Peloton vs. Lululemon: The ultimate hot yoga pants war
December 19, 2021
4 min read
What's going on here?
Peloton, a pioneer of internet-connected workout bikes, is facing a patent lawsuit filed by another fitness figurehead, Lululemon.
What does this mean?
After Peloton’s launch in September of a clothing brand under the name Peloton Apparel, Luluemon brought forward a lawsuit in federal court with allegations of Peloton wilfully infringing various design patents. This follows the end of the two companies’ five year co-branding relationship. Since 2015, Peloton would buy Lululemon stock wholesale and brand it with their logo, selling it to their dedicated consumers. Peloton notes that this process was burdensome and took roughly a year from purchasing stock to selling to Peloton members.
According to Lululemon, Peloton infringed patents of five women’s bras and leggings products, including Peleton’s One Luxe Tight which Lululemon claims to be a knockoff of one of its all time best sellers, the Align pants. Peloton claims that their own line was in response to the incredible demand for a private label line from their members. It’s clear that both companies capitalised on lockdown trends. On one hand, Lululemon has had a booming online business because despite the closure of physical retail stores, consumers who work from home seek to purchase comfortable clothing whilst also looking put together, which Lululemon provides. On the other hand, homebound customers who cannot get to the gym turned to Peloton over the lockdown period to gain similar fitness benefits from the comfort of their own home.
What's the big picture effect?
Now, as things are relatively less restrictive than last year and market competition has spiked, Lululemon is on the offensive to “safeguard [their] intellectual property” according to a statement put forward by the company. Lulemon’s lawsuit seems rather futile, however, upon noting that they bought the fitness tech company Mirror for $500 million with plans to sell their products in stores. Similar to Peloton, Mirror is an interactive fitness brand. When the Mirror is turned off, it looks like a simple full length mirror. However, when the Mirror is turned on, the LCD screen displays a variety of fitness classes and also allows you to check your form at the same time. Thus, by investing in the brand, Lululemon clearly also wants to take advantage of any gaps in the commercial market and are not content with sitting firmly in the fitness apparel sphere.
For all you IP fanatics, put those seatbelts on because you’re about to be in for a wild ride (well more like a gruelling ride of lawsuit ping pong!). In order to successfully prove that Peloton infringed these patents, Lululemon is now tasked with showing that an average consumer would be confused between the two apparently similar products because Peloton is searching for a court declaration that no infringement has occurred and that Lululemon’s claims are invalid.

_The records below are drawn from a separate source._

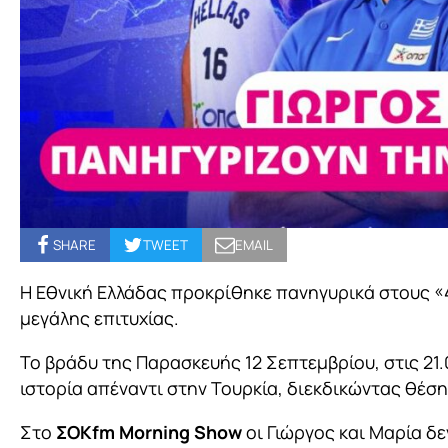
SHARE
TWEET
EMAIL
Η Εθνική Ελλάδας προκρίθηκε πανηγυρικά στους «4
μεγάλης επιτυχίας.
Το βράδυ της Παρασκευής 12 Σεπτεμβρίου, στις 21.
ιστορία απέναντι στην Τουρκία, διεκδικώντας θέση
Στο
ΣΟΚfm Morning Show
οι Γιώργος και Μαρία δε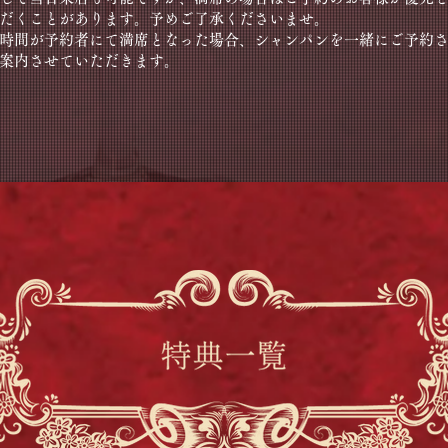
だくことがあります。予めご了承くださいませ。​
時間が予約者にて満席となった場合、シャンパンを一緒にご予約
案内させていただきます。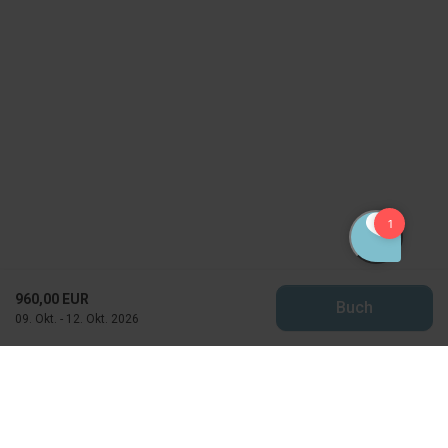
960,00 EUR
Buch
09. Okt. - 12. Okt. 2026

Peloton has argued that Lululemon’s products are not distinctively unique enough to merit such patent protection but more importantly, that customers of each company would not have any trouble telling the products apart. Indeed, this is quite a strong argument due to how well recognised both companies are in the fitness sphere. When designs become popular in the marketplace, imitation is an ultimate consequence, yet no infringement can be claimed if these imitations do not cause confusion between brands for an average consumer. Here, it is entirely probable that an average consumer would only look towards logos when purchasing fitness gear because many companies advertise very similar products.
Either way, no matter which side you fall on, it is undeniable that this patent war keeps both companies in the limelight as working from home decreases and gyms remain open. Stock market fluctuations are (currently) working in favour of both companies, with Peloton shares increasing by 4% during late morning trading. This, however, may be in response to the new variant and the worry that more people will be forced to stay at home over the Christmas period.
Whilst a partner at Practus LLP acknowledged that the patent issued was for “something quite narrow”, there is a consensus in the background that Lululemon’s separate claim for unfair competition may be successful. This is in light of the fact that Peloton launched their own line, a short while after their “amicable” end to their partnership with Lululemon. Firms will now have to be on higher alert when it comes to advising their clients on their intellectual property, especially because of the complicated nature of patent litigation. The uncertainty of the market due to the ever-changing rules of the pandemic may result in many companies wanting to branch out into other markets or go on the offensive and protect what seems to be niche and ineffectual parts of their so-called intellectual property.